Angel nodded. ‘I’d like to get my gun,’ he said.
Hickok got up and unlocked the cabinet, lifting Angel’s Army Colt and belt out.
‘l loaded it up for you,’ he said. Angel looked his question.
‘Had to let that cowboy go on bail, son,’ the Marshal said. ‘He never did nothing. His friend you beat up on went too. I guess they’re around town somewhere. Wouldn’t be surprised they were looking for you. So take my advice — get on your horse and sift some dust. I don’t want to make a career out of pulling your chestnuts out o’ the fire.’
‘I never got the chance to thank you — ’ Angel began.
‘No thanks needed, son. Despite what they say about me, I’d as soon avoid shootin’ a man if it’s possible.’
‘I’m obliged,’ Angel said.
‘Wish you luck,’ Hickok said. He did not offer his hand, so Angel turned and went to the door. He went out into the darkening street and closed it behind him and as he did a voice across the street shouted ‘OK, pilgrim!’

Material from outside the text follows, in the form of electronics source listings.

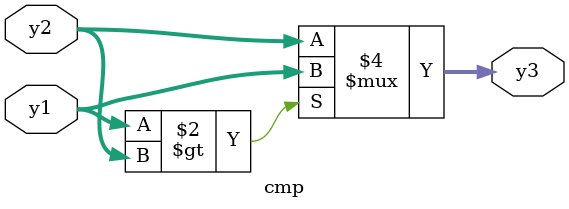
<source format=v>
module BSMCU(
//input clock,
input signed[11:0]i11,i15,i21,i25,i32,i36,i42,i46,i53,i57,i63,i67,i74,i78,i84,i88,b1,b2,b3,b4,b5,b6,b7,b8,
output signed [11:0]bl1,bl2,bl3,bl4,bl5,bl6,bl7,bl8);
ACS c1(i11,b1,i15,b5,bl1);
ACS c2(i21,b1,i25,b5,bl2);
ACS c3(i32,b2,i36,b6,bl3);
ACS c4(i42,b2,i46,b6,bl4);
ACS c5(i53,b3,i57,b7,bl5);
ACS c6(i63,b4,i67,b7,bl6);
ACS c7(i74,b4,i78,b8,bl7);
ACS c8(i84,b4,i88,b8,bl8);
endmodule

module ACS(w1,w2,w3,w4,w5);
input signed [11:0]w1,w2,w3,w4;
output signed [11:0] w5;
wire signed [11:0] d1,d2;
adda ad1(w1,w2,d1);
adda ad2(w3,w4,d2);
cmp cm1(d1,d2,w5);
endmodule

module adda(x1,x2,x3);
input signed [11:0]x1,x2;
output signed [11:0]x3;
assign   x3 = x1 + x2;
endmodule 


module cmp(y1,y2,y3);
input signed [11:0]y1,y2;
output reg signed[11:0]y3;
always@(y1 or y2)
begin 
        if(y1 > y2)
                y3 <= y1;
        else
                y3 <= y2;
end
endmodule
</source>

and he saw the yellow lance of flame from the muzzle of a six-gun. Something touched his shoulder and then he was sitting on the sidewalk, his back hurting where he had smashed against the roughened bark of the jailhouse wall. He fumbled for the gun at his hip as he heard footsteps running towards him.
‘Kill the little bastard!’ someone shouted.